# EXERCISE BRIEF:
Starting at the line with "Figure 2. Set-point control performance" and going on through the line with "Table 6. Therapeutic approach by group.", reproduce each line in the records below exactly and nothing more.

# INPUT:
----------

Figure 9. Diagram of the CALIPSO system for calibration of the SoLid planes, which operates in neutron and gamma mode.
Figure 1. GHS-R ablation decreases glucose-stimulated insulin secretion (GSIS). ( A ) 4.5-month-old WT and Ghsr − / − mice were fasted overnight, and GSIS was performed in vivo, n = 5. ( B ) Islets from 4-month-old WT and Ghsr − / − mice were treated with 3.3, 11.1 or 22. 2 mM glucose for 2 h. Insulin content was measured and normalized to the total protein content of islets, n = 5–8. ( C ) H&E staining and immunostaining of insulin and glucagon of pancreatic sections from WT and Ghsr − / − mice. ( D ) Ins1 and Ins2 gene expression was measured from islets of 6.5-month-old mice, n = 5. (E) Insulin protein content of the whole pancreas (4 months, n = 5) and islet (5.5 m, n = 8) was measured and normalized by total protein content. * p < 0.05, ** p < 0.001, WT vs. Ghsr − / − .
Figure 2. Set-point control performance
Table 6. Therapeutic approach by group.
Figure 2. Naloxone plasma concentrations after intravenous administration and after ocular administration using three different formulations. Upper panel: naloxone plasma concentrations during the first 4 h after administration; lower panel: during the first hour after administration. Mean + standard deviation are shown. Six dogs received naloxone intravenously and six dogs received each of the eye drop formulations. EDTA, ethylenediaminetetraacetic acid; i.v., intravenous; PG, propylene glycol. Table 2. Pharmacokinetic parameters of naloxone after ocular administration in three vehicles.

----------

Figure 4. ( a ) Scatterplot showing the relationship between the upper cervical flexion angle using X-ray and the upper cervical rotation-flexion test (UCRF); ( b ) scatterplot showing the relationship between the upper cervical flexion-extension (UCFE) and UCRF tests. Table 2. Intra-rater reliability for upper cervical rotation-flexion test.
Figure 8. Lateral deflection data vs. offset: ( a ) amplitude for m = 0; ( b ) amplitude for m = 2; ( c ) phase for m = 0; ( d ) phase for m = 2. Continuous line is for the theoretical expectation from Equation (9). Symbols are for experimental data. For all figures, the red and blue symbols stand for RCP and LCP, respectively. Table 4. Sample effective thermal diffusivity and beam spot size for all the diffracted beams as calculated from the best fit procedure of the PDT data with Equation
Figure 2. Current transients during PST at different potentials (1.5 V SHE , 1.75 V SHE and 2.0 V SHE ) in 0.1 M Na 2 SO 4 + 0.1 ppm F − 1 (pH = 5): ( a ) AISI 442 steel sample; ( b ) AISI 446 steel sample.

----------

# EXERCISE RESULT:
Figure 2. Set-point control performance
Table 6. Therapeutic approach by group.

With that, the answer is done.